Editing a Table for a Presentation

  • A table in dashboard side panel should be small.

  • Previous table would not fit, but we can select variables and shorten the date.

  • Limit the table to key variables that highlight important characteristics of your data.

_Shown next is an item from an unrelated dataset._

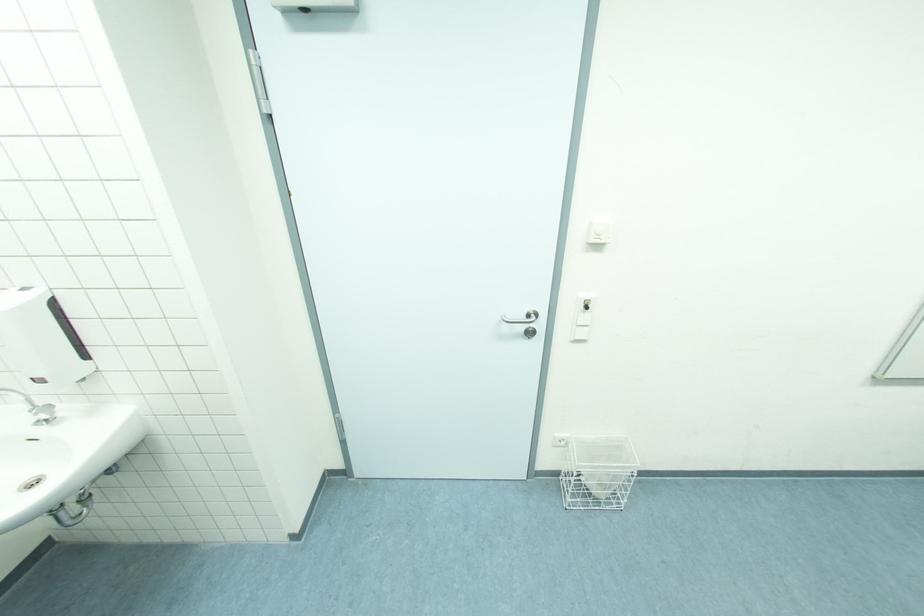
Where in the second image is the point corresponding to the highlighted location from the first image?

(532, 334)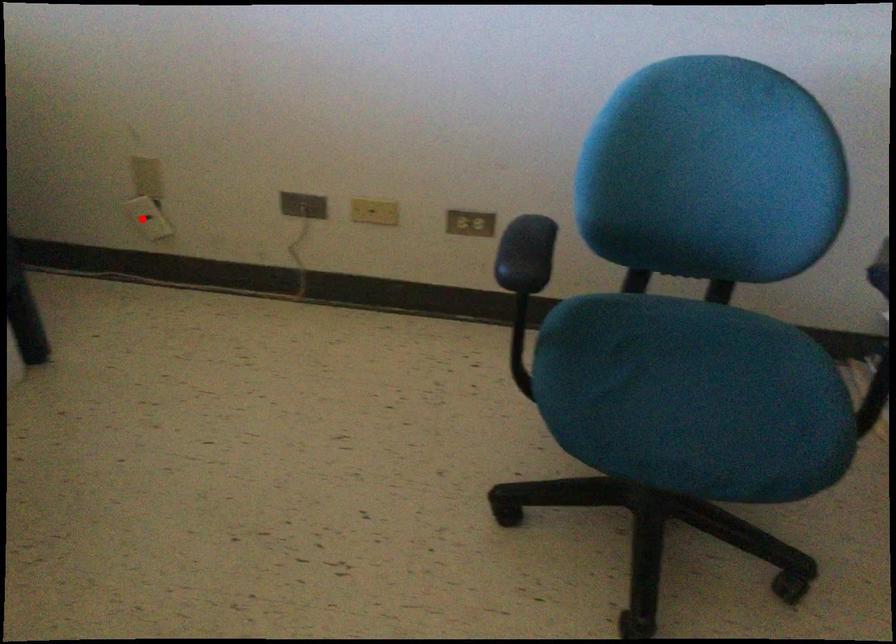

  • Other variables, e.g. Open, Low, can be shown in plot

(snp_sm <- snp22 |>
select(1,3,6) |>
  gt(rowname_col = "date") |>
  tab_header(title = "S&P 500",
             subtitle = "2022 - Last Day of Each Month") |>
  tab_stubhead(label = "Date") |>
  fmt_date(columns=date, date_style=6) |>                   
  fmt_currency(columns=High:Adjusted, 
               currency = "USD")|>     
  tab_footnote("Source: https://finance.yahoo.com") |>
  tab_footnote("Symbol: ^GSPC"))
S&P 500
2022 - Last Day of Each Month
Date High Adjusted
Jan 31, 2022 $4,516.89 $4,515.55
Feb 28, 2022 $4,388.84 $4,373.94
Mar 31, 2022 $4,603.07 $4,530.41
Apr 29, 2022 $4,269.68 $4,131.93
May 31, 2022 $4,168.34 $4,132.15
Jun 30, 2022 $3,818.99 $3,785.38
Jul 29, 2022 $4,140.15 $4,130.29
Aug 31, 2022 $4,015.37 $3,955.00
Sep 30, 2022 $3,671.44 $3,585.62
Oct 31, 2022 $3,893.73 $3,871.98
Source: https://finance.yahoo.com
Symbol: ^GSPC

Project Questions

  • The rest of class time can be used for group projects.

  • Let me know TODAY if you would prefer to present on Tuesday.

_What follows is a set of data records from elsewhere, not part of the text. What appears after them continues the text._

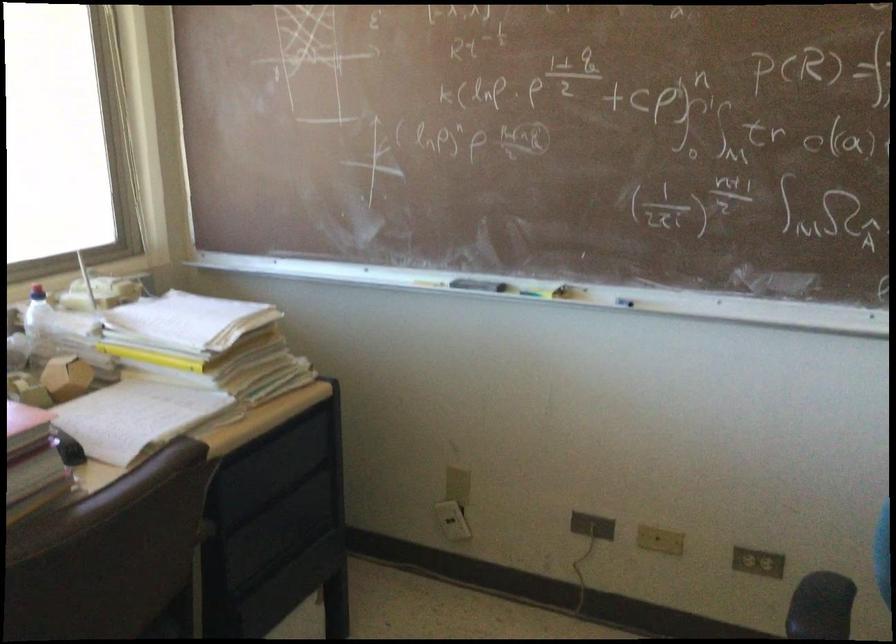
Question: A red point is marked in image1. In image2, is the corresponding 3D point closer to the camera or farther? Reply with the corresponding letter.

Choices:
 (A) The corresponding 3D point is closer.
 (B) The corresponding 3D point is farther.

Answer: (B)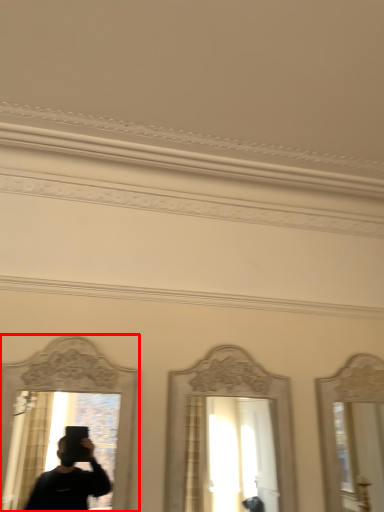
Question: From the image's perspective, considering the relative positions of mirror (annotated by the red box) and mirror in the image provided, where is mirror (annotated by the red box) located with respect to the staircase?

Choices:
 (A) above
 (B) below

Answer: (A)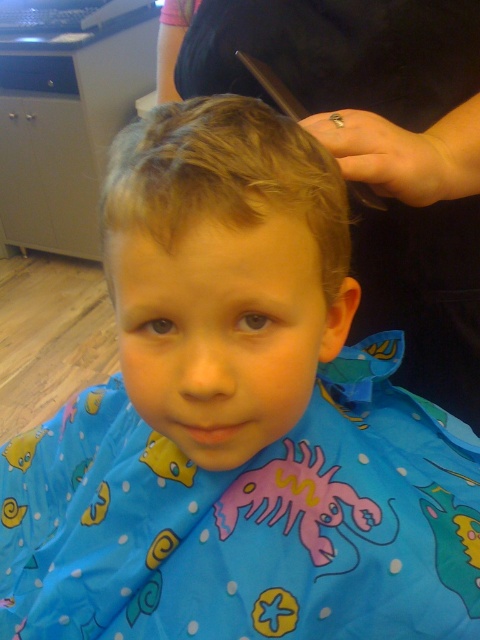
Between black fabric at upper center and blonde smooth hair at center, which one appears on the right side from the viewer's perspective?

From the viewer's perspective, black fabric at upper center appears more on the right side.

Is point (476, 269) closer to camera compared to point (180, 102)?

No.

The height and width of the screenshot is (640, 480). Find the location of `black fabric at upper center`. black fabric at upper center is located at coordinates (373, 150).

  • Group presentation days and times will be random assigned and posted by Friday (12/1)


Key Points from Week 13

  • Project Info

    • Two Memos - Information, Templates, & Examples provided
  • Taking advantage of RStudio

    • R Markdown and Quarto
      • Data management and reporting are seamless.
      • Can combine R chunks with PYthon, SQL etc.
  • Github and Rpubs

    • For large projects, Github is essential
    • For BUA 455, Rpubs is ideal
  • Links for Learning More

  • Data Camp White Paper about Skillset

You may submit an ‘Engagement Question or Comment’ about Week 13 lectures until Thursday, 12/1, at midnight on Blackboard.